* _Problem requirements_
When a line of the entries contains the word "Marshall", report that line.

* _Saved data entries_
------------------------------

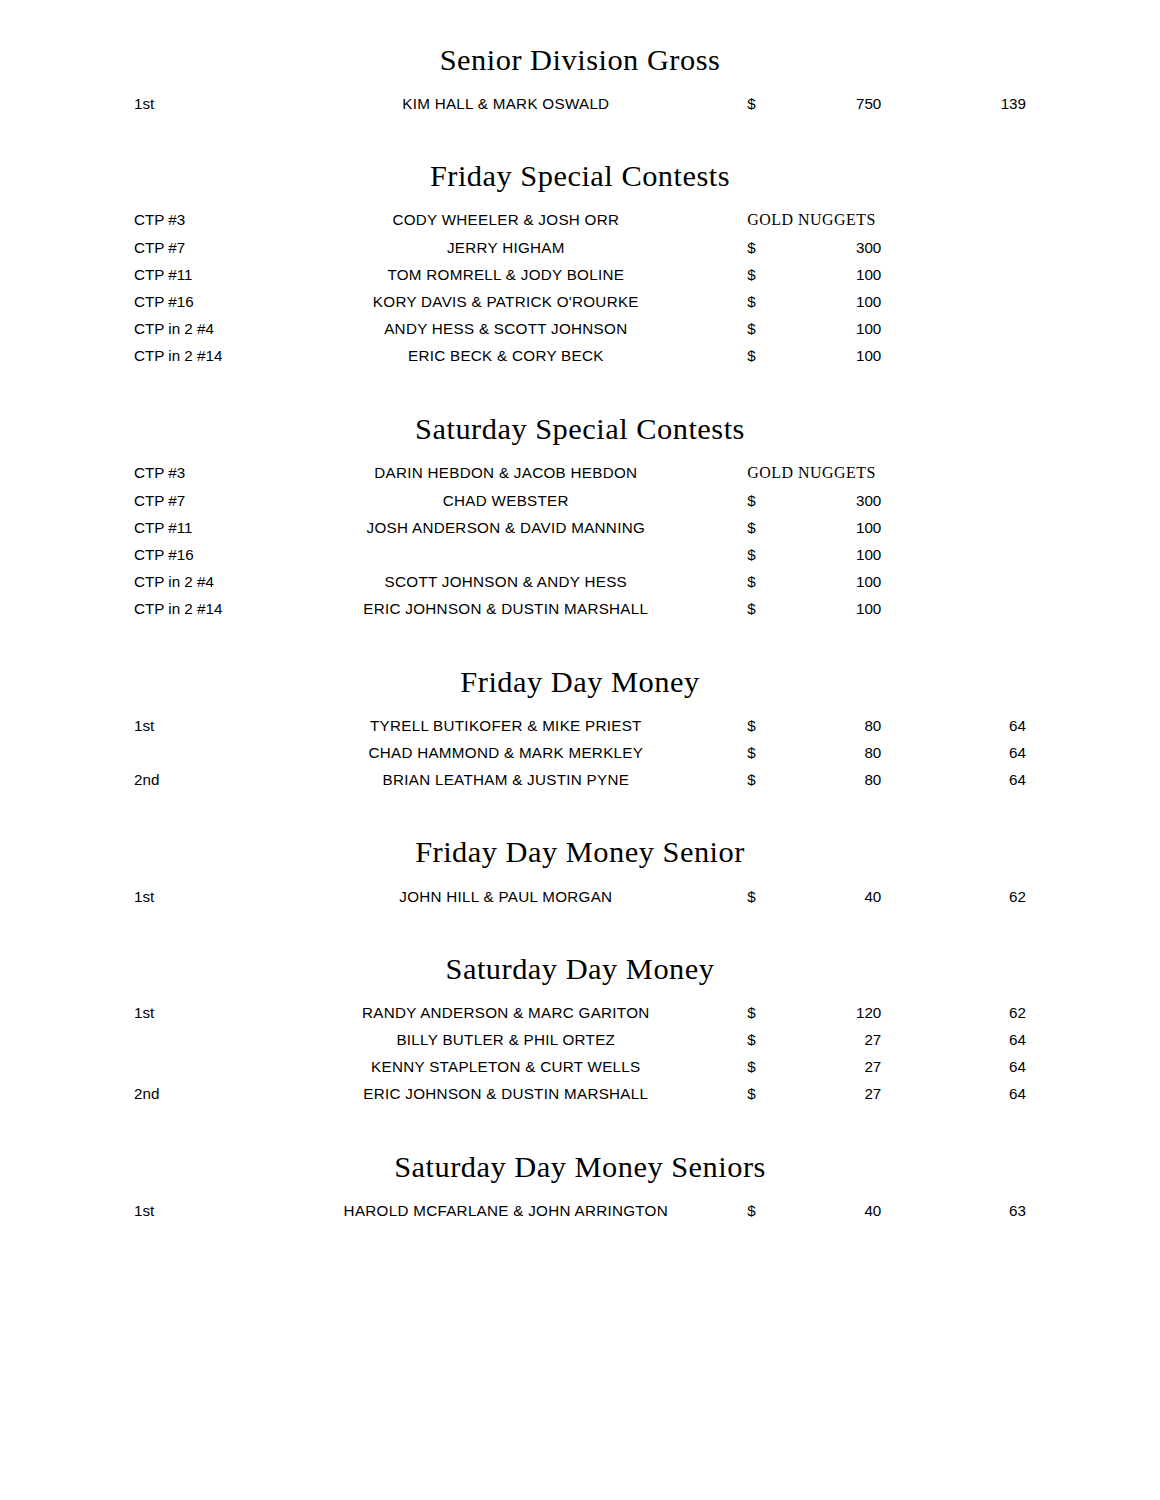Senior Division Gross
| 1st | Kim Hall & Mark Oswald | $ | 750 | 139 |
Friday Special Contests
| CTP #3 | Cody Wheeler & Josh Orr | GOLD NUGGETS |
| CTP #7 | Jerry Higham | $ | 300 | |
| CTP #11 | Tom Romrell & Jody Boline | $ | 100 | |
| CTP #16 | Kory Davis & Patrick O'Rourke | $ | 100 | |
| CTP in 2 #4 | Andy Hess & Scott Johnson | $ | 100 | |
| CTP in 2 #14 | Eric Beck & Cory Beck | $ | 100 | |
Saturday Special Contests
| CTP #3 | Darin Hebdon & Jacob Hebdon | GOLD NUGGETS |
| CTP #7 | Chad Webster | $ | 300 | |
| CTP #11 | Josh Anderson & David Manning | $ | 100 | |
| CTP #16 | | $ | 100 | |
| CTP in 2 #4 | Scott Johnson & Andy Hess | $ | 100 | |
| CTP in 2 #14 | Eric Johnson & Dustin Marshall | $ | 100 | |
Friday Day Money
| 1st | Tyrell Butikofer & Mike Priest | $ | 80 | 64 |
| | Chad Hammond & Mark Merkley | $ | 80 | 64 |
| 2nd | Brian Leatham & Justin Pyne | $ | 80 | 64 |
Friday Day Money Senior
| 1st | John Hill & Paul Morgan | $ | 40 | 62 |
Saturday Day Money
| 1st | Randy Anderson & Marc Gariton | $ | 120 | 62 |
| | Billy Butler & Phil Ortez | $ | 27 | 64 |
| | Kenny Stapleton & Curt Wells | $ | 27 | 64 |
| 2nd | Eric Johnson & Dustin Marshall | $ | 27 | 64 |
Saturday Day Money Seniors
| 1st | Harold McFarlane & John Arrington | $ | 40 | 63 |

------------------------------

* _Reply_
| CTP in 2 #14 | Eric Johnson & Dustin Marshall | $ | 100 | |
| 2nd | Eric Johnson & Dustin Marshall | $ | 27 | 64 |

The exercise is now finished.